In der Halle, in der diese Arbeiter untergekommen sind, will uns noch ein anderer seine Geschichte erzählen. Eine, mit der sich bisher noch niemand vor eine laufende Kamera getraut hat. Sein Gesicht will er nicht zeigen. Die Anschuldigungen wiegen schwer. "Sie verhafteten uns, zogen uns aus, ließen uns Windeln tragen damit wir nicht zur Toilette gehen mussten, fesselten unsere Hände und Füße und verbanden unsere Augen. 10 Tage lang." Der Mann war Gärtner in Tel Aviv. Wurde wie Tausende andere Arbeiter aus Gaza nach dem Hamas Angriff am 7. Oktober verhaftet.

Massenfestnahmen von Palästinensern

Der Schock in Israel über den Hamas-Angriff war da noch komplett frisch. Einige Hamas-Terroristen noch in Israel. Die Wut und Angst vieler israelischer Soldaten groß. Eine ihrer Sorgen: Arbeiter aus Gaza könnten für die Hamas in Israel Spionage betrieben haben. Deshalb gab es Massenfestnahmen.

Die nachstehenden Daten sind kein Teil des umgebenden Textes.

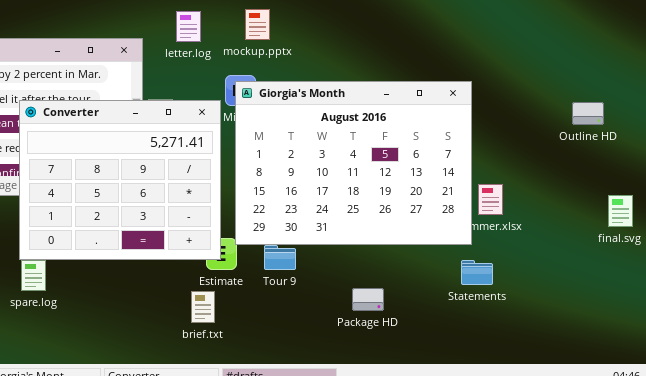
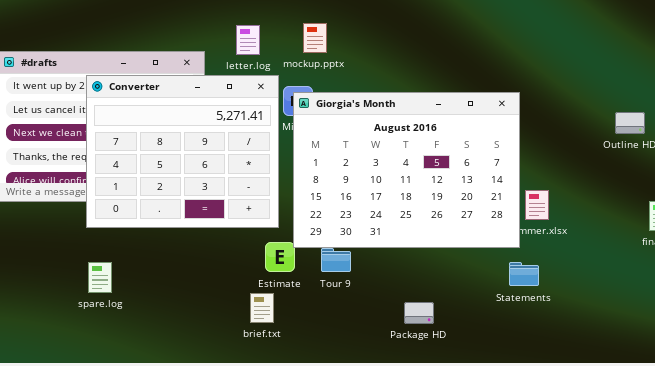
Converter: [19,100,221,260] -> [86,75,279,228], moved
Package HD: [352,288,384,311] -> [404,302,434,324], moved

Handyvideo: Festgenommene Arbeiter aus Gaza
Viele Arbeiter aus Gaza wurden festgenommen | Bild: SWR

Jetzt, vier Wochen später, werden immer mehr Videos veröffentlicht, die zeigen, was mit manchen dieser Verhafteten passiert ist. "Sie schlugen uns die ganze Zeit. Schütteten Wasser auf uns. Sie ließen uns die ganze Zeit auf der Straße einfach so liegen ohne Decken, ohne dass wir wussten, warum man uns so behandelt." Am Ende lassen ihn die Soldaten in der Nähe des Checkpoints zum Westjordanland frei. Seitdem harrt er wie die anderen hier aus.

Sally kommt an der Halle an. Sie haben genügend Mahlzeiten fertigbekommen, rechtzeitig zur Mittagszeit. "Dass ihr hier seid, hilft uns", sagt einer der Arbeiter. "Danke euch und dank Gott, danke euch allen. Eure Hilfe von morgens bis abends lässt mich euch sehr wertschätzen." Drinnen versucht Khamis es nochmal bei seiner Familie. "Die ganzen Leitungen sind tot." Khamis gibt nicht auf. Und dann: "Was? Wie geht es euch, wo seid ihr jetzt? In der Schule oder wo genau? Mir geht es gut. Aber wie gehts dir? Wie geht’s dir? Hallo? Hallo?" Die Verbindung ist wieder weg. Aber Khamis weiß jetzt: Sie leben. Sind in einer Schule untergekommen. Doch die Freude weicht schnell weiteren Sorgen. Das Essen von Sally hat er bisher nicht angefasst. Das ist von gestern. Ich habe Essen, aber ich esse es nicht, weil meine Kinder kein Essen in Gaza haben. Ich weiß nicht, wie ich es beschreiben soll, wie es sich anfühlt. Khamis und die anderen hier wissen nicht, ob und wenn wann sie nach Gaza zurückkehren können.

Im Gegensatz zu vielen Gaza-Arbeitern, die noch in israelischer Haft waren. Am Freitag schickte Israel Tausende von ihnen nach Gaza zurück. Ohne Geld und ohne Handys, die hatten ihnen die Soldaten abgenommen. Einer von ihnen, Samir, er bekommt ein Handy geliehen. Hört das erste Mal seit vier Wochen, dass seine Familie lebt. Erfährt wo sie sind. Nach vier Wochen Haft, vier Wochen Unwissenheit, kann er am Ende seine Kinder wieder in die Arme schließen.